Ein Manko dabei ist freilich auch, dass der Großteil der Stellenvermittlungen nach wie vor über Zeitarbeitsfirmen passiert, wohin viele Unternehmen ihre Personalsuche ausgelagert haben. Von den 9.500 Stellenangeboten werden 3.969 allein über Zeitarbeitsfirmen angeboten.
Das ist gerade für junge Berufsanfänger nicht wirklich ein lukrativer Einstieg ins Arbeitsleben. Genauso wenig wie die befristeten Arbeitsverträge und all die anderen Instrumente eines prekären Arbeitsmarktes, der vor 20 Jahren vielleicht mal Sinn ergeben haben mag, aber nicht in einer Zeit, wo der Fachkräftenachwuchs so spürbar fehlt wie jetzt.
Der Leipziger Arbeitsmarkt in Zahlen
Der Anstieg der Arbeitslosigkeit im Vergleich zum Vormonat Juli betrug bei den Unter-20-Jährigen 145 auf 558 und bei den Unter-25-Jährigen 311 auf 2.505.
Bei den Lebensälteren, in der Altersgruppe ab 50 Jahren, fiel die Arbeitslosigkeit um 60 auf 6.217 Personen.
Der Zugang in die Arbeitslosigkeit aus der Erwerbstätigkeit betrug in den letzten vier Wochen 2.079. In Erwerbstätigkeit meldeten sich 1.914 vorher arbeitslose Menschen in der gleichen Zeit ab.

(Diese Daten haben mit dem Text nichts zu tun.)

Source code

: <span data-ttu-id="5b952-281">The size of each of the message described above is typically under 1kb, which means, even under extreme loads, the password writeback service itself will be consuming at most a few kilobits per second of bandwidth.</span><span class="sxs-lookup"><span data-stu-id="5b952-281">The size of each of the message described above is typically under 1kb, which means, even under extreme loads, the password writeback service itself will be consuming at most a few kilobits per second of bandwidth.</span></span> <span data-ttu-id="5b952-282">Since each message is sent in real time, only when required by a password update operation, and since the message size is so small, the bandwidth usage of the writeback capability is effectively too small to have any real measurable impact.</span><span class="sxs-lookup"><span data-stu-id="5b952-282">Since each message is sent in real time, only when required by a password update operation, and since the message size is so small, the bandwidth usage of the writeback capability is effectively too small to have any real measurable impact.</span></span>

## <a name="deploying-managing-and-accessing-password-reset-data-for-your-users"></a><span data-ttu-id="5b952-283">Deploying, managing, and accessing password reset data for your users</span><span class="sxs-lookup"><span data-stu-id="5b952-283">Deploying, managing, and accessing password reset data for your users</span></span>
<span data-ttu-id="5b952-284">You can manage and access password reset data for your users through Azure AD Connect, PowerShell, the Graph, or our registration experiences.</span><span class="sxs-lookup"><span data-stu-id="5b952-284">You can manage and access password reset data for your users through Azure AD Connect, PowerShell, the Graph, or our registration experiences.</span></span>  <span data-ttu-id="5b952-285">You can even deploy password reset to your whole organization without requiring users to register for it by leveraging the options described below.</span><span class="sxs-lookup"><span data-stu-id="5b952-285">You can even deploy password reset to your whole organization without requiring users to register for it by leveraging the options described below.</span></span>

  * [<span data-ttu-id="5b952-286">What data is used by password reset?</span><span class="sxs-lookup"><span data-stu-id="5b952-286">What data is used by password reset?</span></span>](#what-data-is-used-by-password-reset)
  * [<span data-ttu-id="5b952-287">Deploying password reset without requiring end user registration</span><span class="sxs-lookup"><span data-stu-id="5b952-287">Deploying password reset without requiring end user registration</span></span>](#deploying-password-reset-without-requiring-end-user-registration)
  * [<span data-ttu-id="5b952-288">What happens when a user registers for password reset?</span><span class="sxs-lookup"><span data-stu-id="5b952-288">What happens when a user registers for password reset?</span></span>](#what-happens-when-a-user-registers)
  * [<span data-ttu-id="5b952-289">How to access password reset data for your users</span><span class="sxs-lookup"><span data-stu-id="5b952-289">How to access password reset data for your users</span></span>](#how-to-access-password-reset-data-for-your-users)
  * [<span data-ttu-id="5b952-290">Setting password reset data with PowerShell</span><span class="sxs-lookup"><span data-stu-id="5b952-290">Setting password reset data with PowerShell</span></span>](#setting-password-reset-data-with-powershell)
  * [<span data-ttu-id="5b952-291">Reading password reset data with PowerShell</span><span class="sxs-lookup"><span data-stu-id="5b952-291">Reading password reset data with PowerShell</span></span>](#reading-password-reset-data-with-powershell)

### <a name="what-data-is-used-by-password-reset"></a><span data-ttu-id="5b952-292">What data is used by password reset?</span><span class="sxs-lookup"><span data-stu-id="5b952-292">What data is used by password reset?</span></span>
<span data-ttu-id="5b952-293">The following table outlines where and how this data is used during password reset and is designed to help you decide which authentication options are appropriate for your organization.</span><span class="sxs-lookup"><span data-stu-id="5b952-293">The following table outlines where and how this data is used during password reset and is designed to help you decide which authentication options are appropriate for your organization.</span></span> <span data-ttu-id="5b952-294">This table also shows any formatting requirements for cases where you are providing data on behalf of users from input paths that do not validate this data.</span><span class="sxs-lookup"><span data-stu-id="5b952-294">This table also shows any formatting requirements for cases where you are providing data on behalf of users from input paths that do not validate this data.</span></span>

Zum statistischen Zähltag im August betrug die Arbeitslosenquote in der Stadt Leipzig 7,2 Prozent (Vormonat: 7,1 Prozent). Im August 2020 lag diese Quote noch bei 8,4 Prozent.
Im August waren 7.736 Menschen in der Arbeitsagentur im Rechtskreis SGB III arbeitslos gemeldet. Das waren 314 mehr als im Vormonat und 2.718 weniger als vor einem Jahr.
Im Jobcenter Leipzig im Rechtskreis SGB II waren 15.677 Menschen arbeitslos registriert. Das waren 151 mehr als im August 2021 und 593 weniger als vor einem Jahr. In Leipzig gab es im August 32.200 Bedarfsgemeinschaften. Das waren 126 weniger als im Vormonat und 2.738 weniger als im August des Vorjahres.
Das Jobcenter Leipzig betreut aktuell 40.417 erwerbsfähige Leistungsberechtigte. Im Vergleich zum Vormonat betrug der Rückgang 172. Im Vergleich zum Vorjahr sank die Zahl um 3.337 Personen.